### Exercise data ###

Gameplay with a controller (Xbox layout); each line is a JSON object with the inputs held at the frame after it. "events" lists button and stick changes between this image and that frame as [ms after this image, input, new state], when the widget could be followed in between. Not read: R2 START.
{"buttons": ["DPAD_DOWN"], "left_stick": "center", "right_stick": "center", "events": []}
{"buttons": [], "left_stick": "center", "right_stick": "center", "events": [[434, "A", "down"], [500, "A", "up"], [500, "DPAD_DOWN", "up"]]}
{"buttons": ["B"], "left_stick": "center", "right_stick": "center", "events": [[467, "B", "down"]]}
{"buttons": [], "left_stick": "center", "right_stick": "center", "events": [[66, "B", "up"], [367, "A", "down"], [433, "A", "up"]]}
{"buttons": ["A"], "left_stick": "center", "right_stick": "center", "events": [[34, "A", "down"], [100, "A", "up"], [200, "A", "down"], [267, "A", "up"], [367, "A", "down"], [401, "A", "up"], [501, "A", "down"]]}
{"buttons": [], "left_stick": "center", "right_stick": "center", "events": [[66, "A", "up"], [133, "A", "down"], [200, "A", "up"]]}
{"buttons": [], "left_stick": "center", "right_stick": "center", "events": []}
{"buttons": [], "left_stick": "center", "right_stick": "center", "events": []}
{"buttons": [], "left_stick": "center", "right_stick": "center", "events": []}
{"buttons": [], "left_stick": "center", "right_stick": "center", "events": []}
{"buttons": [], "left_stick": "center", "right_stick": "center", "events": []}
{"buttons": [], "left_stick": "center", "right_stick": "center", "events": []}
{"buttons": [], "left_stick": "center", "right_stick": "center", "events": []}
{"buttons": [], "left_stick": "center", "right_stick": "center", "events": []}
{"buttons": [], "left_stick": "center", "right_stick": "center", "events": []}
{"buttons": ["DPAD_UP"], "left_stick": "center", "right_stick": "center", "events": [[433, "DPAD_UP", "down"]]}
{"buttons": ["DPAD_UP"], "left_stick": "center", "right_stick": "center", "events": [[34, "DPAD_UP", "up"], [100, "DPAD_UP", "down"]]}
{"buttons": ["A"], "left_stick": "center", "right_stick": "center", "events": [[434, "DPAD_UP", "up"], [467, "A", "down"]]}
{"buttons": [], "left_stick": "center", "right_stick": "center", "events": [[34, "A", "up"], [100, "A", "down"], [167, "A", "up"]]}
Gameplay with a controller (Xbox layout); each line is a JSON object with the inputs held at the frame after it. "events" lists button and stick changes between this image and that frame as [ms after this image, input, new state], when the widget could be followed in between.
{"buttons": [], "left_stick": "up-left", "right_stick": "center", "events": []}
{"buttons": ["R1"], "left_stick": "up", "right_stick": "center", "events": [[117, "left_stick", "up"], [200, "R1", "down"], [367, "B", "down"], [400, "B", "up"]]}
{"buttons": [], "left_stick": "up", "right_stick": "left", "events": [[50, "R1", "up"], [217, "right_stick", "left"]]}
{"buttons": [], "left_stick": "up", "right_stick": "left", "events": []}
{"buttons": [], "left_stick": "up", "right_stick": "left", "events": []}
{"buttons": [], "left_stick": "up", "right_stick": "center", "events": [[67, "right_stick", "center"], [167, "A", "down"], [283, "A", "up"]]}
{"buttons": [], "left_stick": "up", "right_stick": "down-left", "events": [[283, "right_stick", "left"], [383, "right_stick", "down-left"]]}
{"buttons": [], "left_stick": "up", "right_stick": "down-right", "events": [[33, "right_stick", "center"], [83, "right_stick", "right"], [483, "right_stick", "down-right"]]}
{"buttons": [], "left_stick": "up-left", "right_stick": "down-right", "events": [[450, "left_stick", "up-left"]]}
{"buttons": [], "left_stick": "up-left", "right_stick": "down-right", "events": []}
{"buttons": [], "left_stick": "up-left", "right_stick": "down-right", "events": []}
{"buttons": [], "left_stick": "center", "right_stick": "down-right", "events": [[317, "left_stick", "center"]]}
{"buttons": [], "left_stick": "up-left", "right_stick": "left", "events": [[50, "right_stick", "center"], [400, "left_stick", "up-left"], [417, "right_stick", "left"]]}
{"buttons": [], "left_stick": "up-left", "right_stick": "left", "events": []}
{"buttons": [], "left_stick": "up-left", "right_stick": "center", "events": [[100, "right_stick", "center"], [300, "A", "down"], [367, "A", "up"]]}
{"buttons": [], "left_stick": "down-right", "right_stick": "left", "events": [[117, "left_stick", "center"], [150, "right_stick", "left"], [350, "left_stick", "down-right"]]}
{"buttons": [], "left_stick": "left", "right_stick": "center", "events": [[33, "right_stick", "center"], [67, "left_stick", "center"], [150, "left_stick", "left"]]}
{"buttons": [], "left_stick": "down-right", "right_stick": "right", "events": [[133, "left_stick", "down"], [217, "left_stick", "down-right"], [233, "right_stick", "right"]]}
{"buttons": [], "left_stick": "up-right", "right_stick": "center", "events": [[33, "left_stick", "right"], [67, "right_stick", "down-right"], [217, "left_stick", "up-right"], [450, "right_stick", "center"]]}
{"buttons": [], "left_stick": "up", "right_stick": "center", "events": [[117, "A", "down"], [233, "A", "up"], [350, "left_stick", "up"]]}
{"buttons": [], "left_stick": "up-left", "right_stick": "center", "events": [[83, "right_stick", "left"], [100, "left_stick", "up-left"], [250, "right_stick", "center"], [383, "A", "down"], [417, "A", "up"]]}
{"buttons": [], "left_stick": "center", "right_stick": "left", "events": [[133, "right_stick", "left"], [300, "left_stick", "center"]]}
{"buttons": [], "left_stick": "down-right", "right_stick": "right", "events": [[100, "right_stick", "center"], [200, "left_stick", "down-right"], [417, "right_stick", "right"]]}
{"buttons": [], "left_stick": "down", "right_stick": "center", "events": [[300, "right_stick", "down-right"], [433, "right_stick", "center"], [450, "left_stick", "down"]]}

###

What you should do:
Output the data in full, exactly as it stands.

Solution to this exercise:
Gameplay with a controller (Xbox layout); each line is a JSON object with the inputs held at the frame after it. "events" lists button and stick changes between this image and that frame as [ms after this image, input, new state], when the widget could be followed in between. Not read: R2 START.
{"buttons": ["DPAD_DOWN"], "left_stick": "center", "right_stick": "center", "events": []}
{"buttons": [], "left_stick": "center", "right_stick": "center", "events": [[434, "A", "down"], [500, "A", "up"], [500, "DPAD_DOWN", "up"]]}
{"buttons": ["B"], "left_stick": "center", "right_stick": "center", "events": [[467, "B", "down"]]}
{"buttons": [], "left_stick": "center", "right_stick": "center", "events": [[66, "B", "up"], [367, "A", "down"], [433, "A", "up"]]}
{"buttons": ["A"], "left_stick": "center", "right_stick": "center", "events": [[34, "A", "down"], [100, "A", "up"], [200, "A", "down"], [267, "A", "up"], [367, "A", "down"], [401, "A", "up"], [501, "A", "down"]]}
{"buttons": [], "left_stick": "center", "right_stick": "center", "events": [[66, "A", "up"], [133, "A", "down"], [200, "A", "up"]]}
{"buttons": [], "left_stick": "center", "right_stick": "center", "events": []}
{"buttons": [], "left_stick": "center", "right_stick": "center", "events": []}
{"buttons": [], "left_stick": "center", "right_stick": "center", "events": []}
{"buttons": [], "left_stick": "center", "right_stick": "center", "events": []}
{"buttons": [], "left_stick": "center", "right_stick": "center", "events": []}
{"buttons": [], "left_stick": "center", "right_stick": "center", "events": []}
{"buttons": [], "left_stick": "center", "right_stick": "center", "events": []}
{"buttons": [], "left_stick": "center", "right_stick": "center", "events": []}
{"buttons": [], "left_stick": "center", "right_stick": "center", "events": []}
{"buttons": ["DPAD_UP"], "left_stick": "center", "right_stick": "center", "events": [[433, "DPAD_UP", "down"]]}
{"buttons": ["DPAD_UP"], "left_stick": "center", "right_stick": "center", "events": [[34, "DPAD_UP", "up"], [100, "DPAD_UP", "down"]]}
{"buttons": ["A"], "left_stick": "center", "right_stick": "center", "events": [[434, "DPAD_UP", "up"], [467, "A", "down"]]}
{"buttons": [], "left_stick": "center", "right_stick": "center", "events": [[34, "A", "up"], [100, "A", "down"], [167, "A", "up"]]}
Gameplay with a controller (Xbox layout); each line is a JSON object with the inputs held at the frame after it. "events" lists button and stick changes between this image and that frame as [ms after this image, input, new state], when the widget could be followed in between.
{"buttons": [], "left_stick": "up-left", "right_stick": "center", "events": []}
{"buttons": ["R1"], "left_stick": "up", "right_stick": "center", "events": [[117, "left_stick", "up"], [200, "R1", "down"], [367, "B", "down"], [400, "B", "up"]]}
{"buttons": [], "left_stick": "up", "right_stick": "left", "events": [[50, "R1", "up"], [217, "right_stick", "left"]]}
{"buttons": [], "left_stick": "up", "right_stick": "left", "events": []}
{"buttons": [], "left_stick": "up", "right_stick": "left", "events": []}
{"buttons": [], "left_stick": "up", "right_stick": "center", "events": [[67, "right_stick", "center"], [167, "A", "down"], [283, "A", "up"]]}
{"buttons": [], "left_stick": "up", "right_stick": "down-left", "events": [[283, "right_stick", "left"], [383, "right_stick", "down-left"]]}
{"buttons": [], "left_stick": "up", "right_stick": "down-right", "events": [[33, "right_stick", "center"], [83, "right_stick", "right"], [483, "right_stick", "down-right"]]}
{"buttons": [], "left_stick": "up-left", "right_stick": "down-right", "events": [[450, "left_stick", "up-left"]]}
{"buttons": [], "left_stick": "up-left", "right_stick": "down-right", "events": []}
{"buttons": [], "left_stick": "up-left", "right_stick": "down-right", "events": []}
{"buttons": [], "left_stick": "center", "right_stick": "down-right", "events": [[317, "left_stick", "center"]]}
{"buttons": [], "left_stick": "up-left", "right_stick": "left", "events": [[50, "right_stick", "center"], [400, "left_stick", "up-left"], [417, "right_stick", "left"]]}
{"buttons": [], "left_stick": "up-left", "right_stick": "left", "events": []}
{"buttons": [], "left_stick": "up-left", "right_stick": "center", "events": [[100, "right_stick", "center"], [300, "A", "down"], [367, "A", "up"]]}
{"buttons": [], "left_stick": "down-right", "right_stick": "left", "events": [[117, "left_stick", "center"], [150, "right_stick", "left"], [350, "left_stick", "down-right"]]}
{"buttons": [], "left_stick": "left", "right_stick": "center", "events": [[33, "right_stick", "center"], [67, "left_stick", "center"], [150, "left_stick", "left"]]}
{"buttons": [], "left_stick": "down-right", "right_stick": "right", "events": [[133, "left_stick", "down"], [217, "left_stick", "down-right"], [233, "right_stick", "right"]]}
{"buttons": [], "left_stick": "up-right", "right_stick": "center", "events": [[33, "left_stick", "right"], [67, "right_stick", "down-right"], [217, "left_stick", "up-right"], [450, "right_stick", "center"]]}
{"buttons": [], "left_stick": "up", "right_stick": "center", "events": [[117, "A", "down"], [233, "A", "up"], [350, "left_stick", "up"]]}
{"buttons": [], "left_stick": "up-left", "right_stick": "center", "events": [[83, "right_stick", "left"], [100, "left_stick", "up-left"], [250, "right_stick", "center"], [383, "A", "down"], [417, "A", "up"]]}
{"buttons": [], "left_stick": "center", "right_stick": "left", "events": [[133, "right_stick", "left"], [300, "left_stick", "center"]]}
{"buttons": [], "left_stick": "down-right", "right_stick": "right", "events": [[100, "right_stick", "center"], [200, "left_stick", "down-right"], [417, "right_stick", "right"]]}
{"buttons": [], "left_stick": "down", "right_stick": "center", "events": [[300, "right_stick", "down-right"], [433, "right_stick", "center"], [450, "left_stick", "down"]]}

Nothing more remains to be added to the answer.